While making the films, we often have our own behind the scenes Eureka moments. Mine came when we were filming the some of the Hall of Fame’s collection items, specifically Honus Wagner’s glove. Honus Wagner played for Pittsburgh around the turn of the century and is considered to have been a near flawless player. In fact, he was among the first five inductees into the National Baseball Hall of Fame.
When I saw Honus Wagner’s glove, I was amazed that it was so small and delicate. It was not much more than the kind of mittens kids wear in the winter. It’s astonishing to think about all the balls he caught with that glove. Compared to the size and scale of today’s baseball gloves, it must have been almost like catching a ball without a glove at all.
In the Great Museum series we always say that there is nothing like visiting your own local museums and seeing the collections with your own eyes. Seeing the “genuine” thing is always a thrill and often times gives you an opportunity for a leap in understanding that seeing the real thing in a film or in a picture just can’t do.

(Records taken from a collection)

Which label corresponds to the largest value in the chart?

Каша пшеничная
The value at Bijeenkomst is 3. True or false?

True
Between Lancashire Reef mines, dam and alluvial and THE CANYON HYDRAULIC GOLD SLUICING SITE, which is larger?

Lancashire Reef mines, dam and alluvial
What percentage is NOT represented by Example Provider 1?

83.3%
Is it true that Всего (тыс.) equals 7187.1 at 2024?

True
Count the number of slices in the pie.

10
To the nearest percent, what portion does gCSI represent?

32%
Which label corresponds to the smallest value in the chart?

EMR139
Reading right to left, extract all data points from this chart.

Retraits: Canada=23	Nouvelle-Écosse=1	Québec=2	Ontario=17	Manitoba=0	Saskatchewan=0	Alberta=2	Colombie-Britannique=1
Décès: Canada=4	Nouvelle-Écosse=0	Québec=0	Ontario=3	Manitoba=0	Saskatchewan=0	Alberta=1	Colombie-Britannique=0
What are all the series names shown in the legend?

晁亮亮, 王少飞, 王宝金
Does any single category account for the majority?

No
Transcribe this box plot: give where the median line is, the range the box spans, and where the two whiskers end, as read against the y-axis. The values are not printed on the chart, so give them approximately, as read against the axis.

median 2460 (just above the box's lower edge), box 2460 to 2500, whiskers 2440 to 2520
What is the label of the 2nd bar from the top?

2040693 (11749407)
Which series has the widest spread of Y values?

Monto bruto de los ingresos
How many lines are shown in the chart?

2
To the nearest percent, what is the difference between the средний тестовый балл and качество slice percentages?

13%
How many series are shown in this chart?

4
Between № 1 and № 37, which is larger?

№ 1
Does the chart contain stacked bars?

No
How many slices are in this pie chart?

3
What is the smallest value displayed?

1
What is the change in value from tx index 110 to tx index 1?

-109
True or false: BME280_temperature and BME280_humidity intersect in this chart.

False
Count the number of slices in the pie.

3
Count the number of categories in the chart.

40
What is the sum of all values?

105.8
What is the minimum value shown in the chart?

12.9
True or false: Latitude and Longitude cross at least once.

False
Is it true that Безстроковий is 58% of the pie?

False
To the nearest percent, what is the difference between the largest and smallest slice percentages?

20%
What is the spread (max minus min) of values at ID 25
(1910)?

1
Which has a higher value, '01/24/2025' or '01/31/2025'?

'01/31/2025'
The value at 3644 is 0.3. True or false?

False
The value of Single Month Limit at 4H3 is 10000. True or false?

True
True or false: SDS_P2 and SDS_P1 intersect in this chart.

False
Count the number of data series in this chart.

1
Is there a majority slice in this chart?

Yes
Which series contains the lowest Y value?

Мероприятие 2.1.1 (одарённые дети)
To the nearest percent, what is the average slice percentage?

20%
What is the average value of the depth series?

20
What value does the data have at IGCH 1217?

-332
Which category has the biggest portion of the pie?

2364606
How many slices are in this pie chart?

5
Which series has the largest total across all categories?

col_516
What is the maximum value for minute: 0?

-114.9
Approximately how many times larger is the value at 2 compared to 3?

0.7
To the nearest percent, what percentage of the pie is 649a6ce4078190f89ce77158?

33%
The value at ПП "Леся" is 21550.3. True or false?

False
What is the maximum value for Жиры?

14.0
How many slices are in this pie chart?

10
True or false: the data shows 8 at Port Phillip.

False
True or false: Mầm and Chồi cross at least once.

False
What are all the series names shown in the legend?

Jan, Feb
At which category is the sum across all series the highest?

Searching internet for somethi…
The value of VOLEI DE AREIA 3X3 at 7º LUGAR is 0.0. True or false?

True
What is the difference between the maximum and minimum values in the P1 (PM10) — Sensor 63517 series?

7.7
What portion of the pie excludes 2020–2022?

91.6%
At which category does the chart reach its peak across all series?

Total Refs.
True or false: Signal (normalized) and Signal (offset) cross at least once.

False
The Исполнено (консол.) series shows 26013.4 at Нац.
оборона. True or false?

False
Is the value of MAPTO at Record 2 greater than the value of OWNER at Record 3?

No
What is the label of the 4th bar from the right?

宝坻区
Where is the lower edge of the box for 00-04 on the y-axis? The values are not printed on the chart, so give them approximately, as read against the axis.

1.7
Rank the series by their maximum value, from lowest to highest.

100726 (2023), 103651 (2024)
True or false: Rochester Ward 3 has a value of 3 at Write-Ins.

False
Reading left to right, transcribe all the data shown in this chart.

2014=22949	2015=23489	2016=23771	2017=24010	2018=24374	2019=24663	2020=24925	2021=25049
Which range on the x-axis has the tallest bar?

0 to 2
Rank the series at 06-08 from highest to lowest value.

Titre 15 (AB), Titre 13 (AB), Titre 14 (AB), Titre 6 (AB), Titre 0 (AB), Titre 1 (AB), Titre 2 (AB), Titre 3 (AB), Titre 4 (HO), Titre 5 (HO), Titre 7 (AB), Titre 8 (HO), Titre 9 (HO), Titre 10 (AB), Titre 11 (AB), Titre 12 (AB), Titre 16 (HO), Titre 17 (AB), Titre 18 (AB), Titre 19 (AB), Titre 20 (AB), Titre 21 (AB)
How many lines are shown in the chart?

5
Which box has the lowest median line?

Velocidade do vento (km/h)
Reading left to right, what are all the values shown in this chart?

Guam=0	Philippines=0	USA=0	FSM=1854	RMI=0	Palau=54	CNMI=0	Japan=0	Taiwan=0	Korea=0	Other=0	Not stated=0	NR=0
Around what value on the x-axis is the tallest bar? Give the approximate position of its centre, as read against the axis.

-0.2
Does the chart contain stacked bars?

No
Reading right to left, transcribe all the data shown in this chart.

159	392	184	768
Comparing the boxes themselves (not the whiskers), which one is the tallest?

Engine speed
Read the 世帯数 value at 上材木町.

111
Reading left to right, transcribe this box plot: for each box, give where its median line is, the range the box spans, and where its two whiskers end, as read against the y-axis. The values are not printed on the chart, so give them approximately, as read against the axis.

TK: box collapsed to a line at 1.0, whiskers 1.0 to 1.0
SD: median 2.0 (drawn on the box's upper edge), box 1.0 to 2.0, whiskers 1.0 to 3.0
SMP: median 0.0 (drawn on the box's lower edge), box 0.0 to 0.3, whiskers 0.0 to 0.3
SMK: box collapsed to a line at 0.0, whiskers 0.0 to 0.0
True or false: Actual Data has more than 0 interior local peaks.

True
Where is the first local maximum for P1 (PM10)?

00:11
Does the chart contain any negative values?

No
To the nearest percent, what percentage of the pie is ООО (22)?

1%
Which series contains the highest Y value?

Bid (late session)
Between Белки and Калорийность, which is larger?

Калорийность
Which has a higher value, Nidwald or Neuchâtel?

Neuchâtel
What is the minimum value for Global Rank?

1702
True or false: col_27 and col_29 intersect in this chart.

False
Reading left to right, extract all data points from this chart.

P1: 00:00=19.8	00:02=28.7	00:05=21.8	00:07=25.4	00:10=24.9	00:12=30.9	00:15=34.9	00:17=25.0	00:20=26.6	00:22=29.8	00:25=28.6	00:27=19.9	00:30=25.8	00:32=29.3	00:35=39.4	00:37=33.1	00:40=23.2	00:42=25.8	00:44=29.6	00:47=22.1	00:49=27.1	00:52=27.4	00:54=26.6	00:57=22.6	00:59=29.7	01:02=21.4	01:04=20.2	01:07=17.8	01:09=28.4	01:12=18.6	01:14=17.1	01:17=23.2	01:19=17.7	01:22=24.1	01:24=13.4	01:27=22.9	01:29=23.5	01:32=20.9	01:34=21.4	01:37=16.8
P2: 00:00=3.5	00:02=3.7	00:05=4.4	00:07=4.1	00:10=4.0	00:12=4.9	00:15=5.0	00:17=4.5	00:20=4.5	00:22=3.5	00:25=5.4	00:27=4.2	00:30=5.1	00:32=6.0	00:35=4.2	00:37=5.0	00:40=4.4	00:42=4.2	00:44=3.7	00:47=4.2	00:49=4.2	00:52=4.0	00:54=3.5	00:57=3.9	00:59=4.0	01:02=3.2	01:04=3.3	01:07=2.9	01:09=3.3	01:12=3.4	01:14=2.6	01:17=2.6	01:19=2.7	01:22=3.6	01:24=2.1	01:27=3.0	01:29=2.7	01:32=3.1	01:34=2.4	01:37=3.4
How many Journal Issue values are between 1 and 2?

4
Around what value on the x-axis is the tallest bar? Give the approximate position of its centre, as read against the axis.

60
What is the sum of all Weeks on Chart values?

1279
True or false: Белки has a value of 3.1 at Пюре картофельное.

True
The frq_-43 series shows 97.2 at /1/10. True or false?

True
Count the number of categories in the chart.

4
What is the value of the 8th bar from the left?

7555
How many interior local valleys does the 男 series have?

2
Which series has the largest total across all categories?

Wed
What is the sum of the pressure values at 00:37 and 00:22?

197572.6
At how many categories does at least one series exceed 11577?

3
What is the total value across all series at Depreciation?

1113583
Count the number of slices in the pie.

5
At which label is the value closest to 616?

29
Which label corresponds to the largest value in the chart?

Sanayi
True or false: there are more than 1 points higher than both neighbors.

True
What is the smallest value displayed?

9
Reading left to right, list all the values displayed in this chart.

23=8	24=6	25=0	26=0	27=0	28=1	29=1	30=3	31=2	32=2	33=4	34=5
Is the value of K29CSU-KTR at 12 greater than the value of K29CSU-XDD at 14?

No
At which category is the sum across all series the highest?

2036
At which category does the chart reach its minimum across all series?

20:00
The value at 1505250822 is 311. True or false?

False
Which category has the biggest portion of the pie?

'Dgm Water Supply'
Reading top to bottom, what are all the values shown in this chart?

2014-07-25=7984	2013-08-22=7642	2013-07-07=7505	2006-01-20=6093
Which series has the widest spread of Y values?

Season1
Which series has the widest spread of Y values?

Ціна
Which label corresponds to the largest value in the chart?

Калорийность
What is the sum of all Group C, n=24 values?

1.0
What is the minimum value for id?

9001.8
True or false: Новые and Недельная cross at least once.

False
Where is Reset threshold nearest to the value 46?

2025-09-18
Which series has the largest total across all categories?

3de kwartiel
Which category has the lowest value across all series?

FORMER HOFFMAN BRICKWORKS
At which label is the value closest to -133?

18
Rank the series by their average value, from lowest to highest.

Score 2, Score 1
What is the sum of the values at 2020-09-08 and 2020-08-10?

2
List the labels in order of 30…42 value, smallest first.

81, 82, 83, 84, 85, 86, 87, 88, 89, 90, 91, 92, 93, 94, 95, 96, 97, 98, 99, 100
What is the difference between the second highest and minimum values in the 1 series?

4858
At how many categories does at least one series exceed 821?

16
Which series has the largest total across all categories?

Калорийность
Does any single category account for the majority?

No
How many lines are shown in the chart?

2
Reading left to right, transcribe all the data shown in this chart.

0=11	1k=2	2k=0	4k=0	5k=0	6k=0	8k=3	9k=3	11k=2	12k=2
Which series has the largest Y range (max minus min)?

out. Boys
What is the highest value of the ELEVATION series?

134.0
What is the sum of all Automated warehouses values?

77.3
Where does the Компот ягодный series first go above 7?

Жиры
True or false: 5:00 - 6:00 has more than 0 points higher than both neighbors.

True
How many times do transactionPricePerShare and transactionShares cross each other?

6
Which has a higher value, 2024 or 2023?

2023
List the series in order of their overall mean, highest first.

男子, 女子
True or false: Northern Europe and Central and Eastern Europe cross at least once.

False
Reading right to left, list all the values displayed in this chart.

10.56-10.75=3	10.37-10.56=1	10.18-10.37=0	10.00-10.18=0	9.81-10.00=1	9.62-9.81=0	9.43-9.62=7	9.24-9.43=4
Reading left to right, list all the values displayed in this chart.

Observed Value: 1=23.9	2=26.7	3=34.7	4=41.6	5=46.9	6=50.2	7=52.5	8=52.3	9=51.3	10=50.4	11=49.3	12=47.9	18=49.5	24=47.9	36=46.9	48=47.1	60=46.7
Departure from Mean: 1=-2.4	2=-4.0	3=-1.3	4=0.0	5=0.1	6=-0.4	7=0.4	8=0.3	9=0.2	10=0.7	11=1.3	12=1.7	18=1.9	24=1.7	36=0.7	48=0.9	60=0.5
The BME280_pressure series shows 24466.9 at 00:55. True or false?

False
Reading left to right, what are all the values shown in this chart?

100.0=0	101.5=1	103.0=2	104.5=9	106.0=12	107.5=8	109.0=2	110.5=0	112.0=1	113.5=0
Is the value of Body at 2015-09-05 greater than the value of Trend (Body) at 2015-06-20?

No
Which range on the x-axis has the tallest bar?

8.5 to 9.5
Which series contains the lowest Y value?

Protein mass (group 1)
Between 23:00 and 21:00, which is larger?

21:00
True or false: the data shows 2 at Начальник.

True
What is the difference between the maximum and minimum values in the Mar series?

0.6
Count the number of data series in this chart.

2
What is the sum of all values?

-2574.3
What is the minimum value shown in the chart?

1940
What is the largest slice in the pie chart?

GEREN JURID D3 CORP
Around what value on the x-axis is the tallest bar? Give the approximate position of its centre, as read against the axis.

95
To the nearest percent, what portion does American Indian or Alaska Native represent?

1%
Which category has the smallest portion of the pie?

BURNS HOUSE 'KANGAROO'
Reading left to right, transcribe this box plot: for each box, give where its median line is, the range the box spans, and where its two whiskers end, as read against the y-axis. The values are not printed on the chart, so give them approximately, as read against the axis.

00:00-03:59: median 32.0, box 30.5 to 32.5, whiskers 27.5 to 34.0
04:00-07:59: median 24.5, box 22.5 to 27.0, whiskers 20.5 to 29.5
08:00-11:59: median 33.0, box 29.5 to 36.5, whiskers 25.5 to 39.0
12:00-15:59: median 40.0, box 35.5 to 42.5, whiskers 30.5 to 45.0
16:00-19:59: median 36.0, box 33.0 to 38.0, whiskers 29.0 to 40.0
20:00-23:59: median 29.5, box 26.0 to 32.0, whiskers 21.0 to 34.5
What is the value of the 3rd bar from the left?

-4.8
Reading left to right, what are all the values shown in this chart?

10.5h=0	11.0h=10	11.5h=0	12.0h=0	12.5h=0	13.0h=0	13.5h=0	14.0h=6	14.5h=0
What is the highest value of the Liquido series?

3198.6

**The problem**: Update the passage about Honus Wagner's glove: write it out again from the words "While making the" through "Hall of Fame.", swapping "Eureka moments" for "aha moments".

**The completed task**:
While making the films, we often have our own behind the scenes aha moments. Mine came when we were filming the some of the Hall of Fame’s collection items, specifically Honus Wagner’s glove. Honus Wagner played for Pittsburgh around the turn of the century and is considered to have been a near flawless player. In fact, he was among the first five inductees into the National Baseball Hall of Fame.